Die Lunge ist ein bevorzugtes Zielorgan für Metastasen extrapulmonaler maligner Tumore. Obwohl es sich dabei immer um eine generalisierte Tumorerkrankung handelt, hat die Chirurgie bei isolierten pulmonalen Metastasen einen etablierten Stellenwert in einem interdisziplinär abgestimmten onkologischen Gesamtkonzept. Auf dem Gebiet der lokalen Therapie pulmonaler Metastasen wurden in den letzten Jahren auch minimal-invasive Therapieverfahren wie die Radiofrequenzablation entwickelt. Bei allen offensichtlichen Vorteilen dieser Methoden hinsichtlich der Invasivität, sind wir, die Unterzeichner, der Überzeugung, dass es die Datenlage zum jetzigen Zeitpunkt nicht rechtfertigt, einem operablen Patienten die kurative Resektion vorzuenthalten. Axel Rolle (Coswig) fasst die Voraussetzungen, Methoden und Ergebnisse der chirurgischen Therapie pulmonaler Metastasen zusammen.

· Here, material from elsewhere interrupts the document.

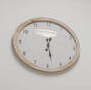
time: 12:27
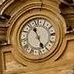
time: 11:26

Trotz aller Erfolge der operativen und anästhesiologischen Techniken sind perioperative Komplikationen möglich, die teilweise noch Jahre nach dem Eingriff auftreten können. Ihre Kenntnis ist für alle Ärzte essenziell, die an der Betreuung dieser Patienten beteiligt sind. Da die Entlassung aus stationärer Behandlung heute frühzeitig erfolgt, sind Kenntnisse potenzieller postoperativer Komplikationen auch für den niedergelassenen Pneumologen und Hausarzt wichtig. Die relevantesten perioperativen Komplikationen werden im Beitrag von Jens Schreiber, Christoph Huth und Thomas Hachenberg (Magdeburg) dargestellt.

Wir hoffen, dass es uns gelungen ist, mit dieser Ausgabe von Der Pneumologe einen Überblick über die vielfältigen und interdisziplinären Facetten der modernen Thoraxchirurgie zu geben und wünschen Ihnen eine anregende Lektüre.